I'd just like to interject for moment. What you're refering to as Linux, is in fact, GNU/Linux, or as I've recently taken to calling it, GNU plus Linux. Linux is not an operating system unto itself, but
sure you can contribute to the Linux kernel pseudonymously. Think of a plausible name, "git commit --signoff", and you're good to go. There's no enforcement of slave names for kernel contributions, it's all just a minimally viable legal fiction.
You can lie about your name, I suppose, but strictly speaking you're violating the stated rules and could face having your code rejected or removed: "code from anonymous (or pseudonymous) contributors will not be accepted". (https://www.kernel.org/doc/html/latest/process/1.Intro.html)
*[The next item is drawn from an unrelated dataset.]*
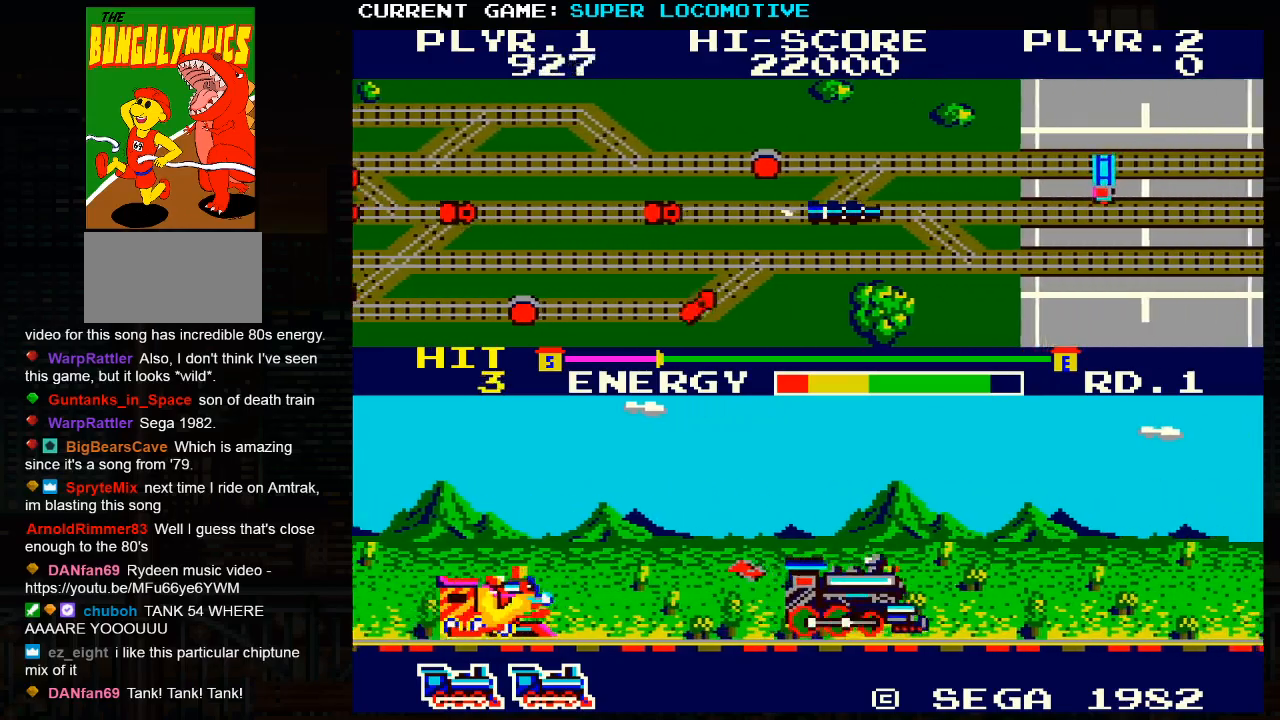
{"buttons": [], "left_stick": "center", "events": [[17, "SQUARE", "down"], [67, "left_stick", "center"], [100, "SQUARE", "up"], [433, "SQUARE", "down"], [500, "SQUARE", "up"]]}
And since you mentioned GNU, would you be able to pull the same trick on a GNU project? Don't they require you to sign away your copyright, with paperwork? So you wouldn't be able to contribute to (some portions of) GNU/Linux pseudonymously.
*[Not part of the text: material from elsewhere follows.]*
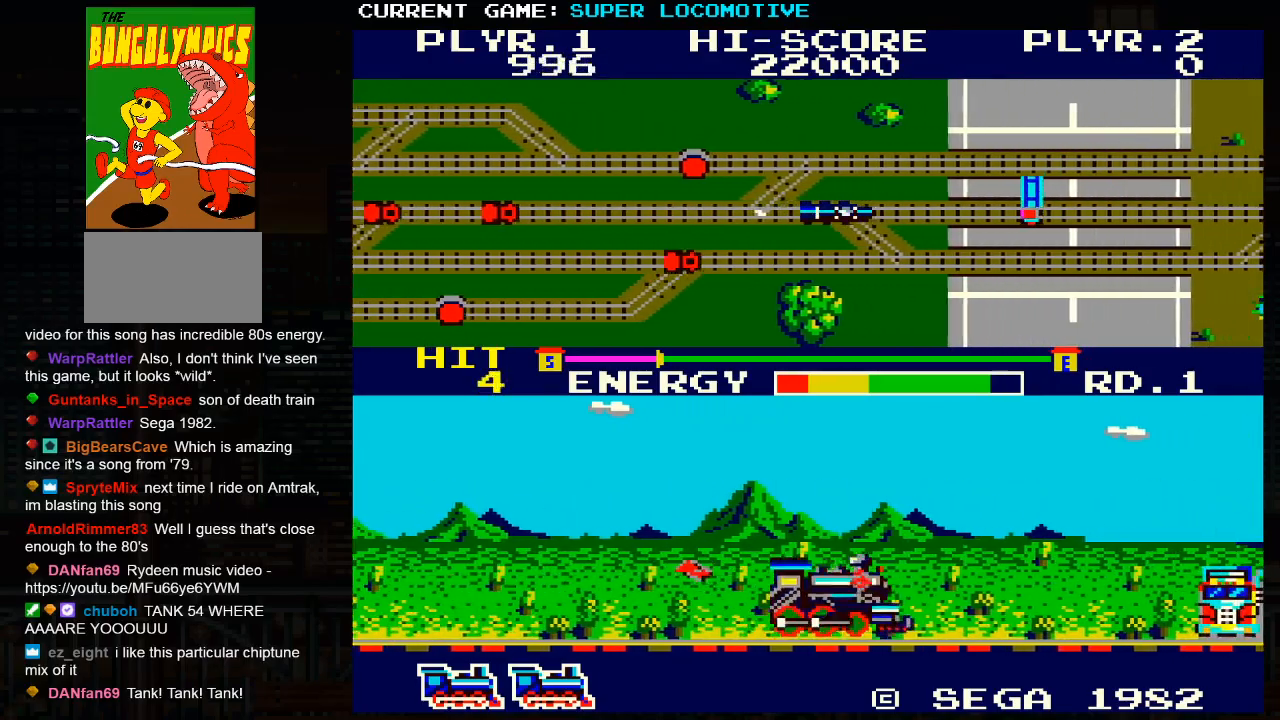
{"buttons": [], "left_stick": "center", "events": [[283, "SQUARE", "down"], [367, "SQUARE", "up"]]}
It's a common way that pseudonym aficionados refer to their civil names. Gallows humor.
> You can lie about your name, I suppose, but strictly speaking you're violating the stated rules and could face having your code rejected or removed: "code from anonymous (or pseudonymous) contributors will not be accepted"
And yet it won't be rejected or removed. The preceding sentence is "It is imperative that all code contributed to the kernel be legitimately free software." If you don't betray the project, nobody will make it a problem.